Each pillar contains questions for which the answers relate to technical and organizational decisions that are not directly related to the features the software to be deployed. For example, a software that allows people to post comments must honor use cases where some people can write and others can read. But the system developed must also be safe and sound enough to handle all the traffic and should incur reasonable cost.

Since the most crucial pillars are OPS and SEC, they should never be traded in to get more out of the other pillars.

The security pillar consists of Identity and access management, detective controls, infrastructure protection, data protection and incident response. Three questions are routinely asked for this pillar:

1.       How is the access controlled for the serverless api?

2.       How are the security boundaries managed for the serverless application?

3.       How is the application security implemented for the workload?

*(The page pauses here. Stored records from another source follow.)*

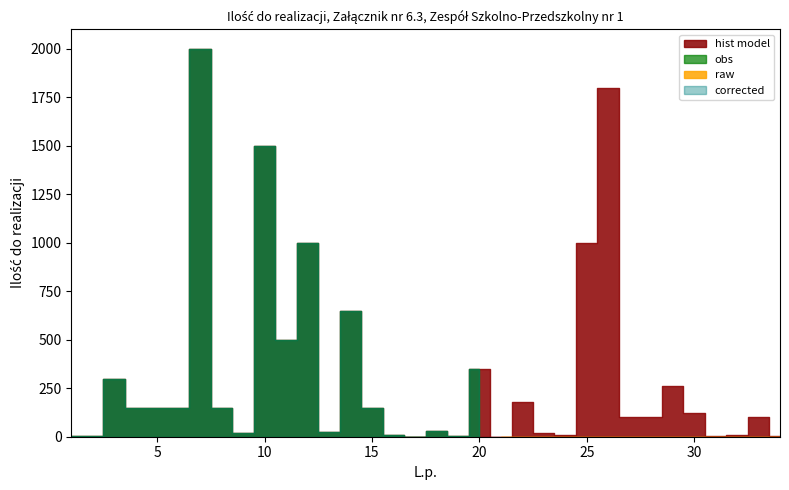

The hist model series shows 97 at 8. True or false?

False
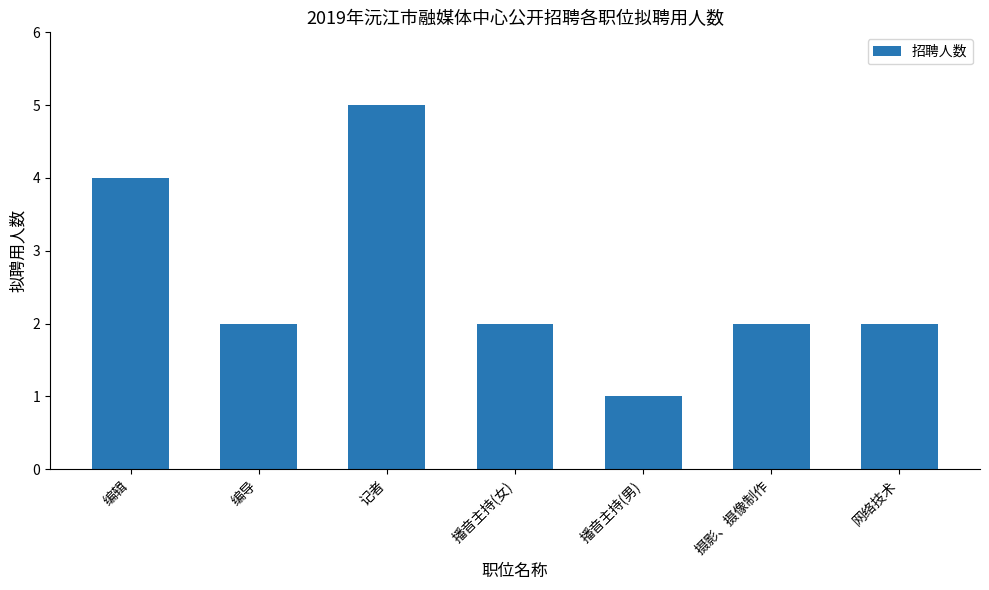

Reading left to right, transcribe all the data shown in this chart.

4	2	5	2	1	2	2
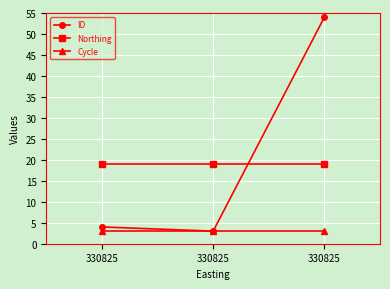

What are all the series names shown in the legend?

ID, Northing, Cycle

The operational excellence pillar is made up of four parts: organization, preparation, operation, and evolution. The questions that drive the decisions for this pillar include:

1.       How is the health of the serverless application known?

2.       How is the application lifecycle management approached?

The reliability pillar is made of three parts: foundations, change management, and failure management. The questions asked for this pillar include:

1.       How are the inbound request rates regulated?

2.       How is the resiliency build into the serverless application?

The cost optimization pillar consists of five parts: cloud financial management practice, expenditure and usage awareness, cost-effective resources, demand management and resources supply, and optimizations over time. The questions asked for cost optimization include:

1.       How are the costs optimized?

The performance efficiency pillar is composed of four parts: selection, review, monitoring and tradeoffs. The questions asked for this pillar include:

1.       How is the performance optimized for the serverless application?

In addition to these questions, there’s quite a lot of opinionated and even authoritative perspectives into the appropriateness of a framework and they are often referred to as lenses. With these forms of guidance, a well-architected framework moves closer to reality.